Let’s say that you invested in Hybrid-equity oriented Fund that has maximum exposure to equity instruments for more than 1 year, then the gain that you earn after selling the units will be termed as LTCG and will be taxable at the rate of 10% over and above the minimum deduction of 1 Lakh.
Dividend Distribution Tax (DDT)
The dividend is a part of the profit earned by the Company, that the company gives to their shareholder as a sign of reward. DDT is only related to Equity Mutual Funds and Hybrid- equity oriented Funds as only they invest in the share of different companies. The Debt Funds and Hybrid-debt oriented funds do not provide any dividends to you.
So, when the company that is in the portfolio of your Equity Mutual Fund gives dividend, the Mutual Funds provides you with the same. However, the dividend that you get is taxed by the Fund house itself(which is known as Tax Deducted at Source) at the rate of 10% only if the dividend value exceeds Rs. 5000 which is known as Dividend Distribution Tax (DDT).
For example, suppose you earn a dividend of Rs. 3000, then no DDT will be deducted at source as it is less than Rs. 5000 and so you will get the full amount.
Securities Transaction Tax (STT)
As the name suggests, Security Transaction Tax (STT) is charged when you buy or sell the units of Mutual Funds. And like DDT, STT is also charged only for Equity and Hybrid- equity oriented Mutual Funds and not for Debt related Funds. STT is charged at the rate of 0.001% per transaction.
So for example if you buy 30 units of Equity Fund of approximately Rs. 1,00,000 then you will be charged an STT of Rs, 1 (1,00,000 * 0.001%).

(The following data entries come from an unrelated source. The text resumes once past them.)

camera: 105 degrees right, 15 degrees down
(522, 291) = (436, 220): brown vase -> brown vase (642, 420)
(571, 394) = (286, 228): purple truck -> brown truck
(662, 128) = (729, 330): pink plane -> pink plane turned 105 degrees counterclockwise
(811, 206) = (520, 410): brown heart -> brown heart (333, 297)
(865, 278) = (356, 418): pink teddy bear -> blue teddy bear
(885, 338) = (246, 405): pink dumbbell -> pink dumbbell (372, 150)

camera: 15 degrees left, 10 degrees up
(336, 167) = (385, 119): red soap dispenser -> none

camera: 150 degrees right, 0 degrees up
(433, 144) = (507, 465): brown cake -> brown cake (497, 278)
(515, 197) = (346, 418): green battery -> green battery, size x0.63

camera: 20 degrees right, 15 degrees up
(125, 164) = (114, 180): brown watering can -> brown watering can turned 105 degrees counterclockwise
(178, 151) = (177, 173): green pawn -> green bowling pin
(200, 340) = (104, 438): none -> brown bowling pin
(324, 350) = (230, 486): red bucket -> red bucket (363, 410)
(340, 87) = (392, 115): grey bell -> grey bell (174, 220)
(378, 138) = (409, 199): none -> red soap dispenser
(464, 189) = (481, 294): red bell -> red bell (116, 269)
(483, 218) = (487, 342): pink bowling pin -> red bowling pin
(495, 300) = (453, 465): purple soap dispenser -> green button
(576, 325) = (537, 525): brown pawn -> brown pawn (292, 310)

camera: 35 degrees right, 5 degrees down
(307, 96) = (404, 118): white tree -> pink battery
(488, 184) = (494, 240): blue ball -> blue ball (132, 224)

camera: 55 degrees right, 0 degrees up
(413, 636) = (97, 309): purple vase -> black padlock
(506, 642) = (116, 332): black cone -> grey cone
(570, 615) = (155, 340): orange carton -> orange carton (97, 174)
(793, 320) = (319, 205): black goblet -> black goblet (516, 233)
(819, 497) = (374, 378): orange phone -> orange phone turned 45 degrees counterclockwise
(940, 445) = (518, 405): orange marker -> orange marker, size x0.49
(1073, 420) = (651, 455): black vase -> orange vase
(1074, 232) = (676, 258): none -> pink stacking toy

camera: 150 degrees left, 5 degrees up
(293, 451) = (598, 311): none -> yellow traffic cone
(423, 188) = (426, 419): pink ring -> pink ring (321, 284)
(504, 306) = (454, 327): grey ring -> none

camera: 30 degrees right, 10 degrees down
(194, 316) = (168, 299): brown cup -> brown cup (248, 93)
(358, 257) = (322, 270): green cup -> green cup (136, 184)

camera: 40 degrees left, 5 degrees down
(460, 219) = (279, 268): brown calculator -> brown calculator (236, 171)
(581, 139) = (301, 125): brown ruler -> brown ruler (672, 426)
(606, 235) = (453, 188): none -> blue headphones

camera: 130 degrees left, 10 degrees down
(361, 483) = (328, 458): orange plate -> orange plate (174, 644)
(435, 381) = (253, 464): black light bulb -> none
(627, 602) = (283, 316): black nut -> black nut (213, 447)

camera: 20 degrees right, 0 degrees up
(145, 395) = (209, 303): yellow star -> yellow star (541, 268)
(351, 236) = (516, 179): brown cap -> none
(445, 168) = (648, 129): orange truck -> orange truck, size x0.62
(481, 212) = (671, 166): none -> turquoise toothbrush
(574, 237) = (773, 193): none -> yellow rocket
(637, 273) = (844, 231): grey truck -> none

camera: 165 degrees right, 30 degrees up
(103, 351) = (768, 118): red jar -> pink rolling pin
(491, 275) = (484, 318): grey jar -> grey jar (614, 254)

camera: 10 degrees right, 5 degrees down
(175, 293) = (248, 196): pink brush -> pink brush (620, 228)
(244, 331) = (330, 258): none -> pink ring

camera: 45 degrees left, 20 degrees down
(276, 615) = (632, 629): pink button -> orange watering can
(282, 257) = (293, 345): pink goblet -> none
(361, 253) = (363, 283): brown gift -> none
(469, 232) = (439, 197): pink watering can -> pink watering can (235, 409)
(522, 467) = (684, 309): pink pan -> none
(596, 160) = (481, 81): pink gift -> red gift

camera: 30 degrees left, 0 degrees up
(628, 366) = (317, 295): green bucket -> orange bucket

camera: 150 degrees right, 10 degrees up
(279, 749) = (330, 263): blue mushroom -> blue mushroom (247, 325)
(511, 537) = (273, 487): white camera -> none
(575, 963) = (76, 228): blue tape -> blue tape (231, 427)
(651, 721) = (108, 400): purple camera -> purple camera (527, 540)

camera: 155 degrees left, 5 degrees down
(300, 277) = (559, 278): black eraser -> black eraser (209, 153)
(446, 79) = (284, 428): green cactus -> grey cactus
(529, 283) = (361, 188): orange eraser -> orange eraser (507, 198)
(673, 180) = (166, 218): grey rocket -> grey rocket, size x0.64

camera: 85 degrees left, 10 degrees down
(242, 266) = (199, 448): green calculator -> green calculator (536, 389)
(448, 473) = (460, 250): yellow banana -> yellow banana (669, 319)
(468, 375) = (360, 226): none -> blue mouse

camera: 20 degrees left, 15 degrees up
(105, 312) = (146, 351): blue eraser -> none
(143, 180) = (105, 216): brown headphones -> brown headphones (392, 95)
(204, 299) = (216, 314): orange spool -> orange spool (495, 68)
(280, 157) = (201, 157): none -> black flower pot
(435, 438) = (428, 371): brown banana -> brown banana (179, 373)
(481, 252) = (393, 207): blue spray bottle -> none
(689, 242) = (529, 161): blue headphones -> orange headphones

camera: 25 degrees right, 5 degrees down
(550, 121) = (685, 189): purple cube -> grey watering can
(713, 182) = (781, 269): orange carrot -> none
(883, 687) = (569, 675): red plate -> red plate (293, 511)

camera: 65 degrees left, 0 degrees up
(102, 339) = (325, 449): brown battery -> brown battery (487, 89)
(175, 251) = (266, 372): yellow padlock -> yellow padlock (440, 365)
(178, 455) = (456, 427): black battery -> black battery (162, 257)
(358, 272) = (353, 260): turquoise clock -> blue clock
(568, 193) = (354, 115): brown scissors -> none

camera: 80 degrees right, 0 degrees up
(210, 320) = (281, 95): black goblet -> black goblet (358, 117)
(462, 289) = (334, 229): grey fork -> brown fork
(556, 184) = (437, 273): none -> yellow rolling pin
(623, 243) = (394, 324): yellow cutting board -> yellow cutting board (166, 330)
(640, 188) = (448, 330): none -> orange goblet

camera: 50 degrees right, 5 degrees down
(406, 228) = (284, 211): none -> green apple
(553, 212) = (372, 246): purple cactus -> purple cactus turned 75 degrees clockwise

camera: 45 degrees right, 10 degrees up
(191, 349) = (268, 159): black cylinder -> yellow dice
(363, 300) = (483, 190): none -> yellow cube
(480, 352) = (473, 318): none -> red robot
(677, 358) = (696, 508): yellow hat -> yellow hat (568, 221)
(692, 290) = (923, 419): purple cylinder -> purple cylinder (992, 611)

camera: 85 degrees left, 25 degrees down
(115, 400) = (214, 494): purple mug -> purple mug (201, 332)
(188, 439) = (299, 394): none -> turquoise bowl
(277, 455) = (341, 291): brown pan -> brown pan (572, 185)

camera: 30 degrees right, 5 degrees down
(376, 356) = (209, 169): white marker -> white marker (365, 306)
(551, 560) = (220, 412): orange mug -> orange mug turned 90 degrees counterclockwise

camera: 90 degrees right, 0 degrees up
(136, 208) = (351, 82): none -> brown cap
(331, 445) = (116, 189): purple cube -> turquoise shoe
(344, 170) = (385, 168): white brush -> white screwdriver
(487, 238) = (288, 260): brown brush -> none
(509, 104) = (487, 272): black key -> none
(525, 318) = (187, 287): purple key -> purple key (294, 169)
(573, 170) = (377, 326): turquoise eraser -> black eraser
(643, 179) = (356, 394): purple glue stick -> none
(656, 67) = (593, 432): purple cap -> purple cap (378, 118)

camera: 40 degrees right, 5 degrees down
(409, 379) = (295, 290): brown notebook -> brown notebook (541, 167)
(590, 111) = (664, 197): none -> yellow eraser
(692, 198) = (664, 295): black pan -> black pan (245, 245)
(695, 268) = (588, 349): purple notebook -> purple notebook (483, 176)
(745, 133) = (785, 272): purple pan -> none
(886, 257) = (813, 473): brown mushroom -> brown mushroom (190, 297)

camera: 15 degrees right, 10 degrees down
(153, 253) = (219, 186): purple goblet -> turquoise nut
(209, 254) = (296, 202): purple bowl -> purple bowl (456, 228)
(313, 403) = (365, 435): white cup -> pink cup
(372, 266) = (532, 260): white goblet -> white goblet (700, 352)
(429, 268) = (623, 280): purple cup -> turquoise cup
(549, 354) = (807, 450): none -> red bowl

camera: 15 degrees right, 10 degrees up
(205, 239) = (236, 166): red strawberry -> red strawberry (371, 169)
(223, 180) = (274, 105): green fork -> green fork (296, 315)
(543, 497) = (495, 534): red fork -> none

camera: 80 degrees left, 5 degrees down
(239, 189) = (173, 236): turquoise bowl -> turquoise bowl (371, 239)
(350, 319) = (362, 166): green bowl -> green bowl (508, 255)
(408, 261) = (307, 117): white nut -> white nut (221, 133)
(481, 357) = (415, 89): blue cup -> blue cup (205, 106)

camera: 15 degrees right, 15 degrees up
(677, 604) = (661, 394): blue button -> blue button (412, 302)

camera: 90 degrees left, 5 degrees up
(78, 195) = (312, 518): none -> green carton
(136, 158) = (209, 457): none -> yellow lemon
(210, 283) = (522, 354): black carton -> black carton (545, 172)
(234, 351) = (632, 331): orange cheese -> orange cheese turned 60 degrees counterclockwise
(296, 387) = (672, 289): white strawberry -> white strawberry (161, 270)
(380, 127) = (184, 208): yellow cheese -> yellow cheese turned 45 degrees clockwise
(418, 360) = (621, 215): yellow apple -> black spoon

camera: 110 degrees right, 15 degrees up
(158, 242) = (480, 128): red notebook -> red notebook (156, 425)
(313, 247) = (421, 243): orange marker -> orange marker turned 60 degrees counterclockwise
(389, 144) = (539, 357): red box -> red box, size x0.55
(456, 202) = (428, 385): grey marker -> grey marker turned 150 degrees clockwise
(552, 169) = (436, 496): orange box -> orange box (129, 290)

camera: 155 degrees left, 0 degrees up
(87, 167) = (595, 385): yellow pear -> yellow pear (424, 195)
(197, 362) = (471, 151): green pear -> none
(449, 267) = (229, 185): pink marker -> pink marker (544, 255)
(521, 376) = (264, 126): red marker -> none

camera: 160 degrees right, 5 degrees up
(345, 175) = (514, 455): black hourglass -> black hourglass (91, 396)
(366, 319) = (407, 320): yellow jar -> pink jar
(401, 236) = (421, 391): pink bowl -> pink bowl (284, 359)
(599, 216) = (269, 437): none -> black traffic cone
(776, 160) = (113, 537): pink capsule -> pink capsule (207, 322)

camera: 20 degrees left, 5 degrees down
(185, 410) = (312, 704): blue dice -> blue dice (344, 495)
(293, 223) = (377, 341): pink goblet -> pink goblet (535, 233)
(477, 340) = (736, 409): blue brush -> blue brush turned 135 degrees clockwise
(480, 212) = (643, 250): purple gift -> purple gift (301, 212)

Difference between Capital Gains and Dividend Distribution Tax
Capital Gains Tax | Dividend Distribution Tax (DDT) |
---|---|
The gain that you earn by buying the units at a lower price and selling the same at a higher price is known as Capital Gain. | The dividend is paid out of the companies profit to the shareholders of that company as a sign of reward. |
The Capital gain tax rates differ depending on the type of funds and the time for which you have invested i.e. whether short term or long term. | DDT is deducted at source at the rate of 10% for only equity-oriented Funds if the value of dividends exceeds Rs. 5000. |
For example, if you earn STCG in Debt Funds, then the rate of tax that you have to pay on the gains depends on the tax slab you fall into. | For example, You earn a dividend of Rs. 4000 investing in an equity fund, then you won’t be charged with DDT as the value is less than Rs. 5000. |
FAQ’s
ELSS is a scheme that invests at least 65% of the total assets in equity instruments. This is the only scheme that offers a tax exemption of up to 1.5 Lakhs under section 80 C. ELSS has a lock-in period of 3 years i.e. you cannot redeem your units within 3 years of investing.
The rate of tax and the period of STCG and LTCG are the same, whether you are investing through SIP or Lumpsum investment.
LTCG on Equity Funds up to 1 Lakh is tax-free. And, ELSS offers you the exemption on tax up to 1.5 Lakhs under section 80C. Other funds and categories are taxable.